[Collected data]
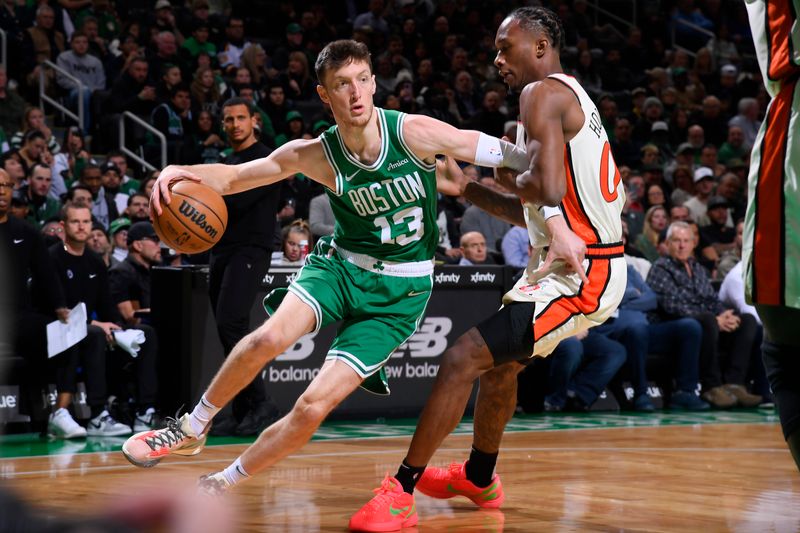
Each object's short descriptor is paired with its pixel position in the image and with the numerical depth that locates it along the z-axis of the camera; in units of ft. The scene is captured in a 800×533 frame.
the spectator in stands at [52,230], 29.79
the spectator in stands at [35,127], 35.94
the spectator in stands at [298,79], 46.93
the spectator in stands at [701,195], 44.80
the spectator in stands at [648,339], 33.14
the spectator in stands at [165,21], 45.27
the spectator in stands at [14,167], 33.06
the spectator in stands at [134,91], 41.32
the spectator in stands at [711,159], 50.60
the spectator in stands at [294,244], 30.07
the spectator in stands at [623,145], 50.16
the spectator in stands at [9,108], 38.32
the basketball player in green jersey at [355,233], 14.82
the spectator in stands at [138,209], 31.40
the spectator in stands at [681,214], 38.91
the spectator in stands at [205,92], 42.55
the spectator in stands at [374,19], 51.98
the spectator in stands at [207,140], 39.70
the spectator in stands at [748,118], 54.08
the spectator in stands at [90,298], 26.55
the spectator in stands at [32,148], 34.55
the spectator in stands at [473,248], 33.09
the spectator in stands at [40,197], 32.73
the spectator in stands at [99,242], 28.91
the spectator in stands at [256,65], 46.39
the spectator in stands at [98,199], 34.76
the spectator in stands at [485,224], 37.32
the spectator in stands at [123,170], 36.58
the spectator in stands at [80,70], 42.09
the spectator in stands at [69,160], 35.65
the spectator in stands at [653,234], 39.17
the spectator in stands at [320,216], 33.99
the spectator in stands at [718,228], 42.34
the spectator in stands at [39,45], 41.78
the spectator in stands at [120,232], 31.32
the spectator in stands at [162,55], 42.83
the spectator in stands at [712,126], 55.31
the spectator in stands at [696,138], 52.11
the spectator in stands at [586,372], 32.22
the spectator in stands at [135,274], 28.76
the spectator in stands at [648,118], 53.62
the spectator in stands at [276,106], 43.91
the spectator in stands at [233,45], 47.03
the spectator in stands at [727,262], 38.86
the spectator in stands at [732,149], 52.65
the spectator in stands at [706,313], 34.37
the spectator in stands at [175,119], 40.65
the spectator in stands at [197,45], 45.80
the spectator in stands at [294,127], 41.88
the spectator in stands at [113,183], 35.50
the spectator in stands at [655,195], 42.68
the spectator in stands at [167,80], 41.83
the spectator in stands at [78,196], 30.19
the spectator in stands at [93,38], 43.30
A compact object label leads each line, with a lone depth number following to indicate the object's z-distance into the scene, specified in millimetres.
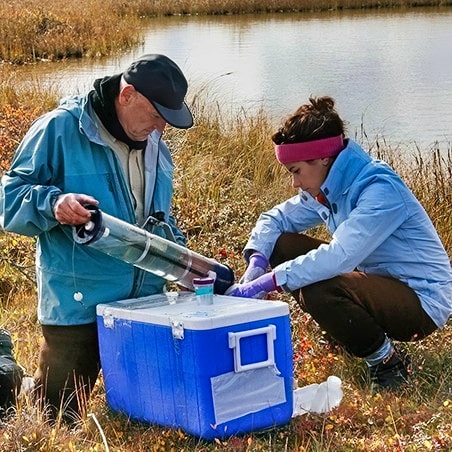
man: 5560
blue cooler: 4992
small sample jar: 5393
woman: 6058
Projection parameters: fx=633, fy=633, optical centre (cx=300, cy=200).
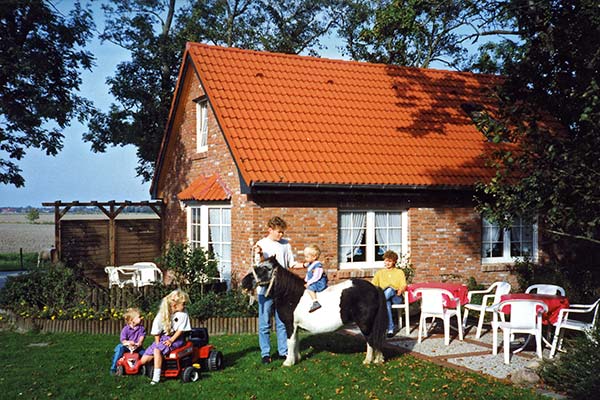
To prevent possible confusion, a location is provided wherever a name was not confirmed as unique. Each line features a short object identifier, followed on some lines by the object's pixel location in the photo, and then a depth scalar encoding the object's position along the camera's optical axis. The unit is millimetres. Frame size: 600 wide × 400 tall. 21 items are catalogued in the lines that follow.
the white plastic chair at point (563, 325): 9362
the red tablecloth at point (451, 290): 11078
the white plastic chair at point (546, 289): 11641
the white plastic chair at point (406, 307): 11745
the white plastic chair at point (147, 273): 17156
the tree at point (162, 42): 26375
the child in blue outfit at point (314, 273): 9289
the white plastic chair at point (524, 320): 9445
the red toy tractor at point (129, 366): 8742
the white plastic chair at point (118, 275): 16906
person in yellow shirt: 11352
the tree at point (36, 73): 17688
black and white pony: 9109
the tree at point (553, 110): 9344
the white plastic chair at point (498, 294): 11161
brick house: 14156
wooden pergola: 17288
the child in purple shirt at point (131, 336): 8789
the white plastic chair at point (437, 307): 10805
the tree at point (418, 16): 13695
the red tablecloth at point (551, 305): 9734
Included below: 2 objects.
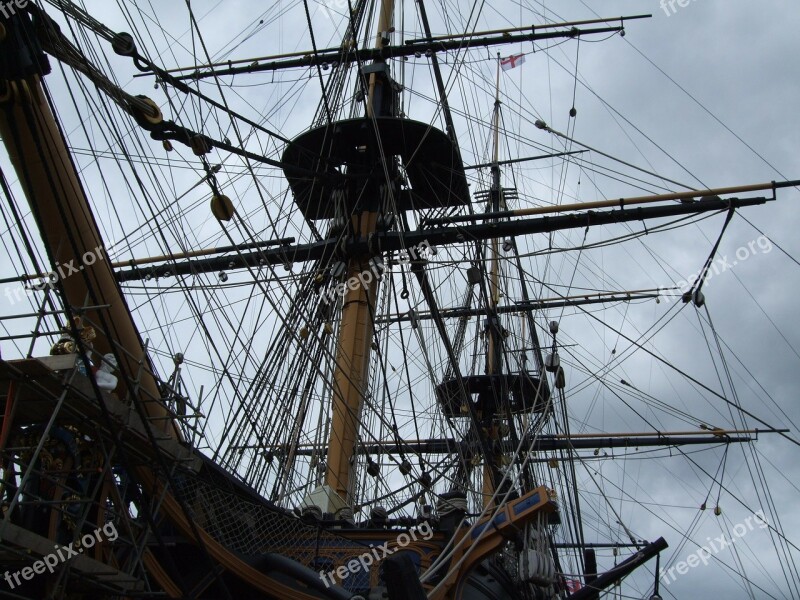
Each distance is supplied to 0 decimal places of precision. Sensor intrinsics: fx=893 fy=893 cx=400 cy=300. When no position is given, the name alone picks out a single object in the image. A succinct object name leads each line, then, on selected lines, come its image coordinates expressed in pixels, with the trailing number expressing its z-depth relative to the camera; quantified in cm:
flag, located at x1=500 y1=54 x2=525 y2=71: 1933
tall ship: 553
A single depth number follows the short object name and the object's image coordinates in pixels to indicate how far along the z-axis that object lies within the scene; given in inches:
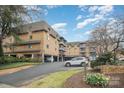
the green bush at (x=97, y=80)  82.7
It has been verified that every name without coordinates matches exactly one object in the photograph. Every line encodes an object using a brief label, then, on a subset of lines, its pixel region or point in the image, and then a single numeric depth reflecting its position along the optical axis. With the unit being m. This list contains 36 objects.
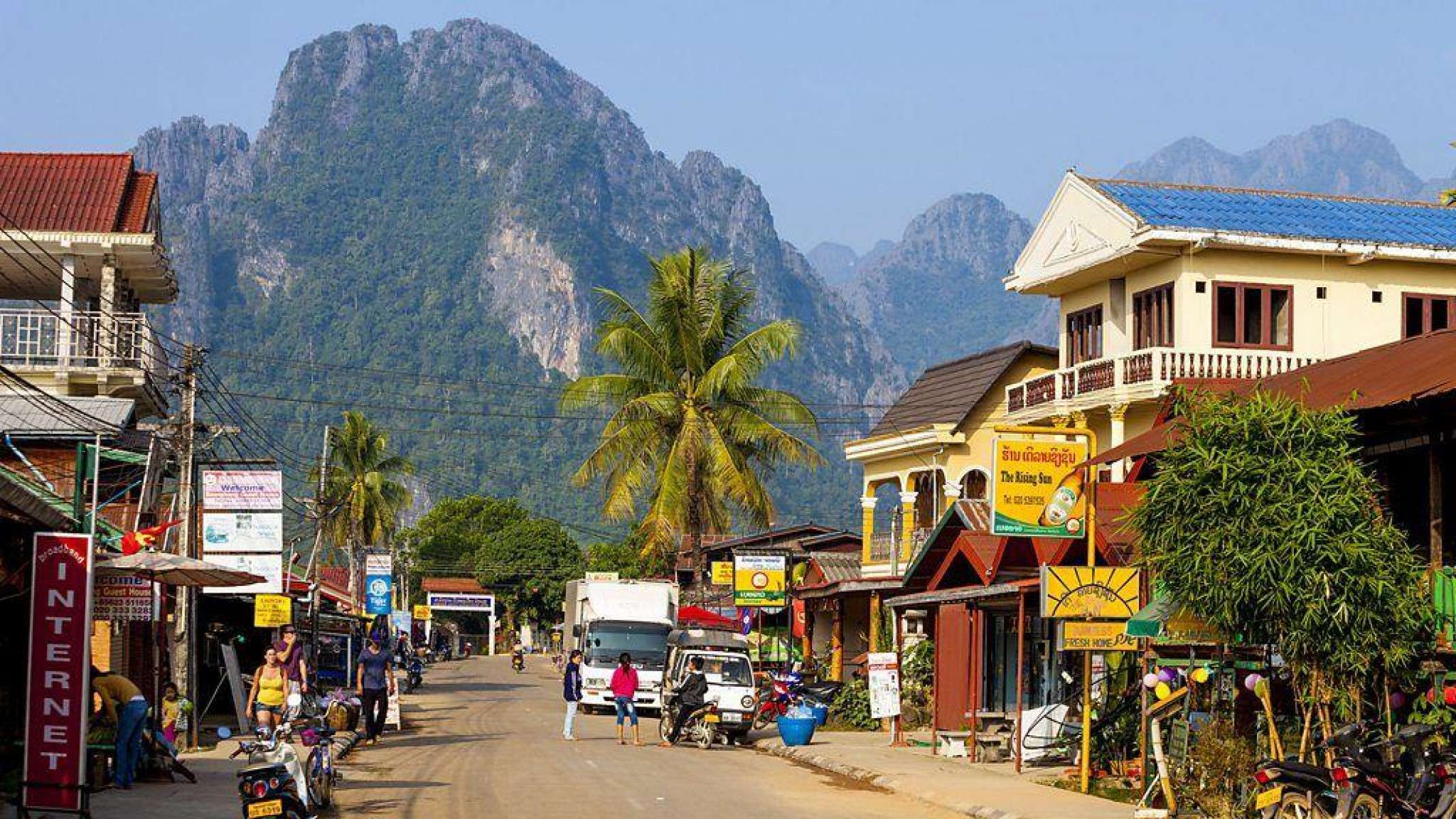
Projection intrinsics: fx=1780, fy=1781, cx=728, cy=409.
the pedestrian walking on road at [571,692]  33.25
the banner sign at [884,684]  32.31
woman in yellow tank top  23.52
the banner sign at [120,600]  23.86
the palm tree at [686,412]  48.75
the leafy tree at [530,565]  128.88
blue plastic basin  32.19
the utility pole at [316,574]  41.38
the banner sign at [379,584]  51.34
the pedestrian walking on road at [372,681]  30.28
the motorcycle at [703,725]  32.50
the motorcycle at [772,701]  38.88
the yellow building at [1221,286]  35.50
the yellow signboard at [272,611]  32.84
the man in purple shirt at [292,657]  25.11
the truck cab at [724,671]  33.56
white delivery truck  42.53
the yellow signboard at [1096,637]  21.61
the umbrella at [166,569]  21.91
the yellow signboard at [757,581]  44.12
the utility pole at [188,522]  29.38
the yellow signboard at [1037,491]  22.81
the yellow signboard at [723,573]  53.50
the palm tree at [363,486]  82.94
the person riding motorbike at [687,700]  32.09
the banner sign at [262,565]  30.73
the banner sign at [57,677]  15.71
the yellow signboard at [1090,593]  21.72
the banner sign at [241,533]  30.72
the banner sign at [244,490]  30.20
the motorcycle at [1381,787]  15.05
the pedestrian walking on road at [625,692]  32.38
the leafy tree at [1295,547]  17.20
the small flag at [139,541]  24.94
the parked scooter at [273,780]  16.06
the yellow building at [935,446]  44.19
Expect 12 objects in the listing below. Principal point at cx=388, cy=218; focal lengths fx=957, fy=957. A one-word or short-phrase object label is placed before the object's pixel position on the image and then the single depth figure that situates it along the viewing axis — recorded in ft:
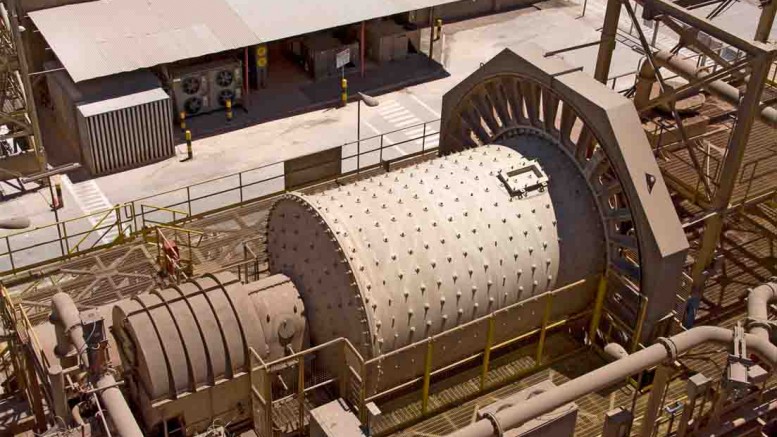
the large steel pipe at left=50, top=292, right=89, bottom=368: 61.57
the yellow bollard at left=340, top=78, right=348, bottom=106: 148.87
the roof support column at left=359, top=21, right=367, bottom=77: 154.81
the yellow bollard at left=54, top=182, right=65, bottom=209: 121.49
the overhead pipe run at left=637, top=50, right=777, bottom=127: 86.36
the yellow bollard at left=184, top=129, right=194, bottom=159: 132.67
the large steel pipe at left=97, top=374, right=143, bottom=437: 56.70
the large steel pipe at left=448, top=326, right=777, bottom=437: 54.34
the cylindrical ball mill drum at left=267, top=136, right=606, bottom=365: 66.85
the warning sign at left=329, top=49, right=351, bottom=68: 140.26
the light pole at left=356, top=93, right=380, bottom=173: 113.80
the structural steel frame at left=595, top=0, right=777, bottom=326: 73.41
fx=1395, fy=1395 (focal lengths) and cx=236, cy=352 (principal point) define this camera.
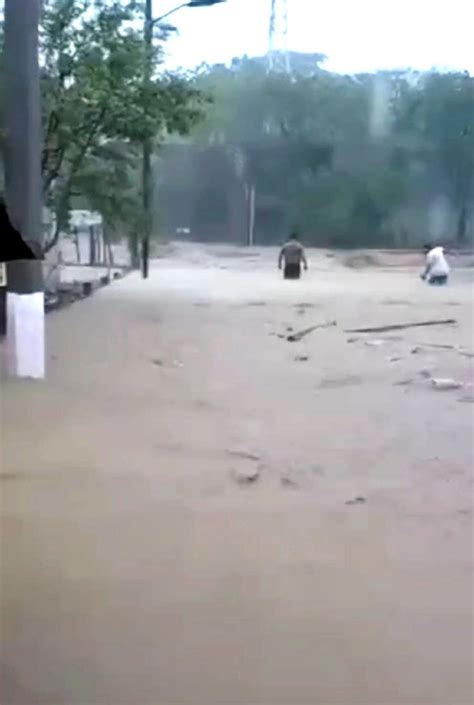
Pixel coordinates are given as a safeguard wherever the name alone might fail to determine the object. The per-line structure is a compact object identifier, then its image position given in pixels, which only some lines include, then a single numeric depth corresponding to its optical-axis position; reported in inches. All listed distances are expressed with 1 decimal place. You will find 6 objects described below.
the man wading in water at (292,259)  1508.4
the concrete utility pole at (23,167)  521.3
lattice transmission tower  2513.5
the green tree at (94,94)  795.4
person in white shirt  1446.9
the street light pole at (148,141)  850.1
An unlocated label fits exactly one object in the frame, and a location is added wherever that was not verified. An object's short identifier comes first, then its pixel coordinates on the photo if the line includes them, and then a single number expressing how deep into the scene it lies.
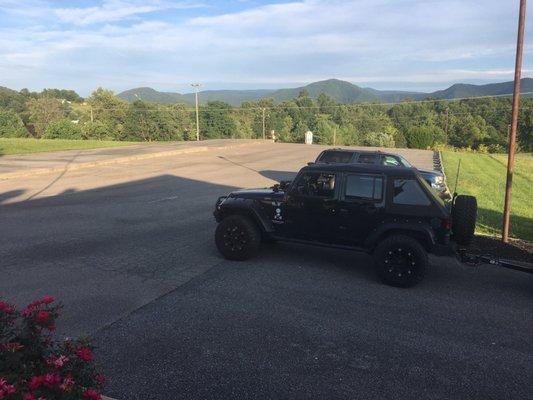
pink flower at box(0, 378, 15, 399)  2.28
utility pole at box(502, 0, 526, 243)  8.55
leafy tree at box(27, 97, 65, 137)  79.94
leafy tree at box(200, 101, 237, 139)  85.00
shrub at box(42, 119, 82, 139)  48.75
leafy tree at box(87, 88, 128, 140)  76.38
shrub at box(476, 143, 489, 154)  55.07
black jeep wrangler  6.66
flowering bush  2.44
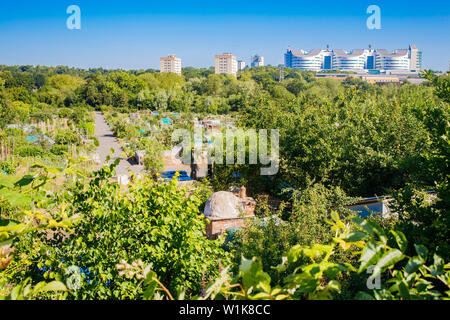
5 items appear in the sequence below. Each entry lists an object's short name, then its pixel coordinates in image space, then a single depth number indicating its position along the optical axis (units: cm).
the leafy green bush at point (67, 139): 2520
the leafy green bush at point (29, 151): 2107
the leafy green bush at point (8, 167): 1667
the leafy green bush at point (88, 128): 3094
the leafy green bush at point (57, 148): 2236
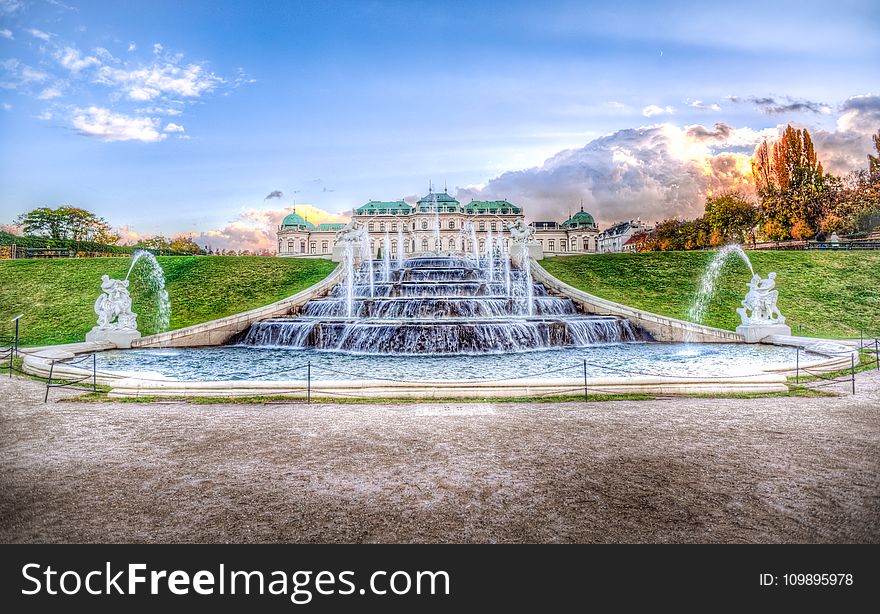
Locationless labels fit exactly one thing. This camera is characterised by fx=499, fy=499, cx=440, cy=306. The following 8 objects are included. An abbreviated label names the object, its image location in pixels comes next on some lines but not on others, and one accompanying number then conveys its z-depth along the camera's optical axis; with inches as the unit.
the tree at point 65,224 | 2440.9
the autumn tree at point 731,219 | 2359.7
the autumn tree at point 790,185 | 2076.8
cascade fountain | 743.7
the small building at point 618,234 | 5349.4
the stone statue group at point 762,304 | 816.9
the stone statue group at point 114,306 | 778.2
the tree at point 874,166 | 2053.4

Instructions for the task:
With the line containing "cascade fountain | 743.7" as the start and the last line of the entries as the end, print that whole span exactly.

Written reply:
cascade fountain | 743.7
the small building at point 618,234 | 5349.4
the stone statue group at point 762,304 | 816.9
the stone statue group at point 114,306 | 778.2
the tree at point 874,166 | 2053.4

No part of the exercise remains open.